Desarrollo del juicio: pruebas, testimonios y decisión de disolver el jurado
Durante los dos días de juicio, el tribunal escuchó testimonios del jefe del fallecido, de la mujer del acusado, de varios amigos y de agentes de la Guardia Civil. Los forenses también comparecieron para describir el levantamiento del cadáver y los resultados de la autopsia. Cada testimonio aportó versiones distintas sobre la proximidad del acusado al momento del colapso, generando un mosaico de declaraciones que, según el magistrado, se redujo a sospechas y conjeturas.
El presidente de la sala, José Antonio Patrocinio, ejerció la potestad de disolver el jurado antes de que emitiera su veredicto, argumentando que “no existía prueba de cargo” suficiente para sostener una condena. La decisión sorprendió al público, pues la disolución de un jurado popular es excepcional en la Audiencia de Badajoz; sin embargo, la ley autoriza al magistrado a actuar cuando la evidencia no cumple con los requisitos de convicción más allá de toda duda razonable.
Análisis de la evidencia forense y argumentos de la Fiscalía
La autopsia determinó una muerte súbita por cardiopatía hipertrófica, sin lesiones violentas y con escoriaciones milimétricas que no pudieron vincularse a una agresión. Los análisis toxicológicos revelaron presencia de cocaína y heroína en sangre, aunque no quedó demostrado que el consumo fuera inmediato ni que influyera en el fallecimiento. La Fiscalía, basándose en estos hallazgos, sostuvo que la falta de auxilio constituyó imprudencia grave y solicitó tres años de prisión y una indemnización de 30.000 € por daño moral.

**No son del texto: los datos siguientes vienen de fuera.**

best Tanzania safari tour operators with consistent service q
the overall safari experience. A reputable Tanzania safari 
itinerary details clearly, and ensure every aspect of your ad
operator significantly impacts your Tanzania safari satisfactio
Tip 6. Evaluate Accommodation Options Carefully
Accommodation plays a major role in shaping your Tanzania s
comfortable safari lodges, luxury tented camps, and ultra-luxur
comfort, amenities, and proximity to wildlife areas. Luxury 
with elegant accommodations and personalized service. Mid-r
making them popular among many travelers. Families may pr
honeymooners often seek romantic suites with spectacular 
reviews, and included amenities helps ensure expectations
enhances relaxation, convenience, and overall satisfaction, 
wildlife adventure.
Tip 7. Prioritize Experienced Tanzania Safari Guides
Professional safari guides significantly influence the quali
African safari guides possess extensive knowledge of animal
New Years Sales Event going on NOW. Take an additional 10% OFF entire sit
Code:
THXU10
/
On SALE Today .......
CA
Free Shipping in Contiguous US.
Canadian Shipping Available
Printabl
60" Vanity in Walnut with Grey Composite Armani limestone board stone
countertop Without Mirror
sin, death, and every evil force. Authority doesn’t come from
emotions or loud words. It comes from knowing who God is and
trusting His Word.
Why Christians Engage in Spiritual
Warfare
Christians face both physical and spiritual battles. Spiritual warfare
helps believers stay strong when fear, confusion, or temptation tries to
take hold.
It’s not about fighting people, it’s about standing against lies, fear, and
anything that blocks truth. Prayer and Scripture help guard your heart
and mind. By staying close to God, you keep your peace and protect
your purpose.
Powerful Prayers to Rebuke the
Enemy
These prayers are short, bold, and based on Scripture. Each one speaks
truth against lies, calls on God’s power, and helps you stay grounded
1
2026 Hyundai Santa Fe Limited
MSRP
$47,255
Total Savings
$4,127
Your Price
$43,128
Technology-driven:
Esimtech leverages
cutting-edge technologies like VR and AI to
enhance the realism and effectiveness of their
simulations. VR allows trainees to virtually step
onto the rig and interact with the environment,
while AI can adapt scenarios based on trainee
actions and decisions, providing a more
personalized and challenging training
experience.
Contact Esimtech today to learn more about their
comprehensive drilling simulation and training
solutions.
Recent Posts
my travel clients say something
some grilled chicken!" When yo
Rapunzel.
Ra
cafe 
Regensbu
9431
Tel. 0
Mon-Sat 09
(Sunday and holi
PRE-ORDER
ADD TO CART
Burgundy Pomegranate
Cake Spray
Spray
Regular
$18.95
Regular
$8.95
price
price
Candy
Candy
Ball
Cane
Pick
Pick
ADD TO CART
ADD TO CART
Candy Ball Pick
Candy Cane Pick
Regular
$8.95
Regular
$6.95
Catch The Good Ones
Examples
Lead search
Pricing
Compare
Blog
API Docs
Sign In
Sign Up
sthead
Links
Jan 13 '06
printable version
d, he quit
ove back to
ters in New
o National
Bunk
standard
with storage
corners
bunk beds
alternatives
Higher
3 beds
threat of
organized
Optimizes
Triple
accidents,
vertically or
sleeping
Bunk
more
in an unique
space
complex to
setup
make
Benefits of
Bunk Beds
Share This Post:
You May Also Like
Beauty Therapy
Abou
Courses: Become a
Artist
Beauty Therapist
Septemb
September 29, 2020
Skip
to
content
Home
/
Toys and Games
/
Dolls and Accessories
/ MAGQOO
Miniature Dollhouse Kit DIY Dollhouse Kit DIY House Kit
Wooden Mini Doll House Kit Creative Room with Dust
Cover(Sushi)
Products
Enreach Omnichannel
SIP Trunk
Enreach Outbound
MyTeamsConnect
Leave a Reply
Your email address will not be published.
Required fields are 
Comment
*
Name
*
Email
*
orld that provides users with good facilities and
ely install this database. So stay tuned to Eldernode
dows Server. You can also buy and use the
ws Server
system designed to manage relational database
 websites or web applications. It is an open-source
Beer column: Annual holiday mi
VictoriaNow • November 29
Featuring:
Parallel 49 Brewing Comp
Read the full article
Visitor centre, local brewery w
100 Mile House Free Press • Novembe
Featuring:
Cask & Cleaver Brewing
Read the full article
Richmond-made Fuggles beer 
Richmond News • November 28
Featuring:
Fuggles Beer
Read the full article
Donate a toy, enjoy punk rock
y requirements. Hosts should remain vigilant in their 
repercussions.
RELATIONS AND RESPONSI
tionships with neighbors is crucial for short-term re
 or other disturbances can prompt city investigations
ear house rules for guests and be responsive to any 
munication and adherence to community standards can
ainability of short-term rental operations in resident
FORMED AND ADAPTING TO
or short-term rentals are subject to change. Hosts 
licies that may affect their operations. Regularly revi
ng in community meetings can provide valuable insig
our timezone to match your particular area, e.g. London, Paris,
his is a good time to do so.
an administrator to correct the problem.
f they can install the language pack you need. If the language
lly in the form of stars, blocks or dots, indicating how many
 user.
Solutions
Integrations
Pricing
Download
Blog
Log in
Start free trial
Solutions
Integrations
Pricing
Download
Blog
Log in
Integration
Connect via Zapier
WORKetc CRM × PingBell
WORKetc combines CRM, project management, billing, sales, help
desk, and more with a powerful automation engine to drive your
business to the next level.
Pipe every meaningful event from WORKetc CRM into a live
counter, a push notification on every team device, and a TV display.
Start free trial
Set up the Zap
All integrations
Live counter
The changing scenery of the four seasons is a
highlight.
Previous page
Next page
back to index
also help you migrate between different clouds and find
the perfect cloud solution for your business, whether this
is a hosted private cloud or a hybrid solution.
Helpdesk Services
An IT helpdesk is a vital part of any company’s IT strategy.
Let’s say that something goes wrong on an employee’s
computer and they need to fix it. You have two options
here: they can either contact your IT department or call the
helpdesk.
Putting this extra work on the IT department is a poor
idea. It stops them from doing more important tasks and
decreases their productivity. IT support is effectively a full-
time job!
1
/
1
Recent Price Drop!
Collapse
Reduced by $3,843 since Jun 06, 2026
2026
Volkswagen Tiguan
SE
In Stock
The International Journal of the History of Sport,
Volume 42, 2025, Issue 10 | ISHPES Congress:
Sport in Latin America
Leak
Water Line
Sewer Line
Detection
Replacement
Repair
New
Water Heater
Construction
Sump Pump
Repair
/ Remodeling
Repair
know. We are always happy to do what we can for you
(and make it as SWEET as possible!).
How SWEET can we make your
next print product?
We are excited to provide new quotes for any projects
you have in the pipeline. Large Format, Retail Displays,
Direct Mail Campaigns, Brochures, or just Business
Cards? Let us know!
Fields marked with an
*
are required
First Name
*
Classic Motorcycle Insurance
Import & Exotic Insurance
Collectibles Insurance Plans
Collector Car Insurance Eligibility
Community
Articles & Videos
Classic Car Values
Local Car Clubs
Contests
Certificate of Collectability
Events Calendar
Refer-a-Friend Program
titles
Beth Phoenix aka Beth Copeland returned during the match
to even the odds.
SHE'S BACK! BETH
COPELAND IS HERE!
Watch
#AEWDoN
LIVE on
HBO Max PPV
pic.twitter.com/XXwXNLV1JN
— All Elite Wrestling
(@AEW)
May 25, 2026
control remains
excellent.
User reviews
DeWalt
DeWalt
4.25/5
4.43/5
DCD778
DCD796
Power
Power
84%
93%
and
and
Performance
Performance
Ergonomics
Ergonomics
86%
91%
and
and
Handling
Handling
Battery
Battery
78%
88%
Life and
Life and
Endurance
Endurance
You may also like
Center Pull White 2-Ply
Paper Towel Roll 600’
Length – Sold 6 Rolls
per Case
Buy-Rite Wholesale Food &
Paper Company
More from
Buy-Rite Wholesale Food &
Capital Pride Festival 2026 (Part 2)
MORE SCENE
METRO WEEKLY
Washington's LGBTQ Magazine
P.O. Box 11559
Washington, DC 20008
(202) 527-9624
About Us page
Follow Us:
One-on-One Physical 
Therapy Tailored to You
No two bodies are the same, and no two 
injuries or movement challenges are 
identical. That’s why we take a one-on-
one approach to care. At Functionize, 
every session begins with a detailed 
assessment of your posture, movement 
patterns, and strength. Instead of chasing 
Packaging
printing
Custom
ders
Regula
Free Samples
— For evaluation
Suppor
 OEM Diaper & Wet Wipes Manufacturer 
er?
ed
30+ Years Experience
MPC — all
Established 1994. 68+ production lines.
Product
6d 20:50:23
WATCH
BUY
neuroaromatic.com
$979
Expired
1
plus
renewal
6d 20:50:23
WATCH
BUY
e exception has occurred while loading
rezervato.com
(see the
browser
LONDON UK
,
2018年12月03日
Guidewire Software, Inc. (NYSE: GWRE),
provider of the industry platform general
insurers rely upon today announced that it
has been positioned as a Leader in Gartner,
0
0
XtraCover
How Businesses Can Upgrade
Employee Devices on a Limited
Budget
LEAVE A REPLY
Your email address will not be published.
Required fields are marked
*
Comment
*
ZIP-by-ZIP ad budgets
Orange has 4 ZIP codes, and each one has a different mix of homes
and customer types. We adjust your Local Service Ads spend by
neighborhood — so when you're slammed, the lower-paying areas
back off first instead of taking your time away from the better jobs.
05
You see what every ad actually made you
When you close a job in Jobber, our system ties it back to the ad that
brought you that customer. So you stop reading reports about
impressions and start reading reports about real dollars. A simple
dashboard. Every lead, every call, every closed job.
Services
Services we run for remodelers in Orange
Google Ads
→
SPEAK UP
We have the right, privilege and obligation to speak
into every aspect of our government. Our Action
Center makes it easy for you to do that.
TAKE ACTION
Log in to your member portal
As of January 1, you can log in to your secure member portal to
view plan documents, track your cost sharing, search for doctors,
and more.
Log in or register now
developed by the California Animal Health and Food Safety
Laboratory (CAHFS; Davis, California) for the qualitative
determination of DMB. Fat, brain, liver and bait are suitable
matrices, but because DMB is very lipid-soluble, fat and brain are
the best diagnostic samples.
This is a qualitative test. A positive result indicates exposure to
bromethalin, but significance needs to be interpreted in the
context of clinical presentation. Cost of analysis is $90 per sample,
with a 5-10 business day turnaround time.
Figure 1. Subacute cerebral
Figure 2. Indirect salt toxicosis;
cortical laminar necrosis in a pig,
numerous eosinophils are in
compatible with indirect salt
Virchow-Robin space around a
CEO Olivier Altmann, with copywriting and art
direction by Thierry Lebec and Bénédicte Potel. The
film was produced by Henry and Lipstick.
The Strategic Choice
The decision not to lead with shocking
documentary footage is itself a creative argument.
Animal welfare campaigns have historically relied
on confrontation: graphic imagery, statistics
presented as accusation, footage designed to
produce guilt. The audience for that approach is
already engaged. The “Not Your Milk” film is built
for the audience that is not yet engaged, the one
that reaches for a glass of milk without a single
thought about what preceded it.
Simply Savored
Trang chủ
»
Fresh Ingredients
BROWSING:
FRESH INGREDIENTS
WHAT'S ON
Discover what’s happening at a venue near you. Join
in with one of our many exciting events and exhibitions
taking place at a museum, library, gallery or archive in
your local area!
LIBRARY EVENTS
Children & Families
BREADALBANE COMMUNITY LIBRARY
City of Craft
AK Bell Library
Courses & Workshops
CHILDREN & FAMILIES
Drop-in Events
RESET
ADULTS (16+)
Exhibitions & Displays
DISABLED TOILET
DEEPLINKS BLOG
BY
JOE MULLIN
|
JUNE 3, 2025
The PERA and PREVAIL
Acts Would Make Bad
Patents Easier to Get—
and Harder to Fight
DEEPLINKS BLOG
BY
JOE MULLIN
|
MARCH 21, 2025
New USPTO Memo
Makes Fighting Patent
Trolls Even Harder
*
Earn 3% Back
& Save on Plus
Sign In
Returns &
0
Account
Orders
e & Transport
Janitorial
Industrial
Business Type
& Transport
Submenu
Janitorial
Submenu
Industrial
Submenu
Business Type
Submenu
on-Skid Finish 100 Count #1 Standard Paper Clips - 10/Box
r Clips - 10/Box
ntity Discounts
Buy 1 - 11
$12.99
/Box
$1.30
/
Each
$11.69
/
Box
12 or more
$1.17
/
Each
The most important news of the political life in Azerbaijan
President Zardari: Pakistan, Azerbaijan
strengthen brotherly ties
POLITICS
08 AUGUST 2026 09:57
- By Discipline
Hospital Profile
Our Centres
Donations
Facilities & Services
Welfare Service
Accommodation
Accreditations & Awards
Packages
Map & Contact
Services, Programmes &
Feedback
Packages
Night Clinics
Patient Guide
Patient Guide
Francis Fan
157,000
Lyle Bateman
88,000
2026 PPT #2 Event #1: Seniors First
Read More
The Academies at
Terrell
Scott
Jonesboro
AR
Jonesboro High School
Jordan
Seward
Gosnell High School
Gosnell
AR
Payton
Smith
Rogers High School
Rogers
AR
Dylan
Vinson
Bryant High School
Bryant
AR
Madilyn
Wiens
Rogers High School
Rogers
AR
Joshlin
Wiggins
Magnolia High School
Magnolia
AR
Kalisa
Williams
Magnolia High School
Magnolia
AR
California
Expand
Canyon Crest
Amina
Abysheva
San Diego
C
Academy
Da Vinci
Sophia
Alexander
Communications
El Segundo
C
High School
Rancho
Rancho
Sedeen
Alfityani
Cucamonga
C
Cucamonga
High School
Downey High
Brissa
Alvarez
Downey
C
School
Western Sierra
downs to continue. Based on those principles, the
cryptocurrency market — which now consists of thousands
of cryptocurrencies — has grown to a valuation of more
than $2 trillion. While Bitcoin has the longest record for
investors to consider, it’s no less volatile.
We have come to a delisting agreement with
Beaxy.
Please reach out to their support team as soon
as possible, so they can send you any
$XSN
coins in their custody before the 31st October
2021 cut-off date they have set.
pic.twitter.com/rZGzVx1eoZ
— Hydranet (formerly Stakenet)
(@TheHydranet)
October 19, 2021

A pesar de la evidencia médica, la acusación argumentó que el acusado habría mentido a la Guardia Civil al negar haber visto al fallecido, y que una discusión previa sobre una yegua habría impedido la ayuda oportuna. No obstante, el tribunal consideró que esas afirmaciones carecían de corroboración documental o pericial que demostrara una relación causal directa entre la supuesta omisión y la muerte del trabajador.
Posición de la defensa y reacción del acusado
El abogado defensor, Ricardo Domínguez, mantuvo que la acusación se sustentaba exclusivamente en sospechas y que “no se puede culpabilizar con suposiciones”. En su alegato final, resaltó la ausencia de pruebas concretas que demostraran que el acusado estuvo presente en el momento crítico o que intentara socorrer al fallecido. El defensor calificó la resolución del magistrado como “bastante concluyente”, subrayando que la absolución confirma la defensa desde el inicio del proceso.
El acusado, por su parte, negó en todas las fases del juicio cualquier responsabilidad y expresó su satisfacción tras la decisión judicial, señalando que la sentencia “restaura la verdad” y protege su derecho a la presunción de inocencia. Su testimonio, aunque inconsistente en algunos momentos, fue considerado insuficiente para sostener la acusación de omisión del deber de socorro.
Implicaciones jurídicas y perspectiva futura del proceso penal en la Audiencia de Badajoz
La disolución del jurado popular en este caso podría sentar un precedente en la práctica judicial de Badajoz, reforzando la autoridad del magistrado para impedir que un jurado emita veredictos cuando la carga probatoria no supera el umbral de convicción. Este hecho también destaca la necesidad de que la Fiscalía presente pruebas sólidas y no meramente circunstanciales en procesos de omisión del deber de socorro.
Asimismo, la decisión subraya la relevancia del principio in dubio pro reo y la protección del derecho a la presunción de inocencia, aspectos que seguirán influyendo en futuros casos penales. El magistrado dispone ahora tres días para motivar la sentencia absolutoria, lo que permitirá observar con detalle los fundamentos legales que respaldan la resolución. En un contexto más amplio, la comunidad jurídica observará cómo esta postura judicial se alinea con otras decisiones recientes, como la que descartó prácticas de curanderismo en la muerte de un niño de Garrucha (La autopsia descarta prácticas de curanderismo en la muerte del niño de Garrucha).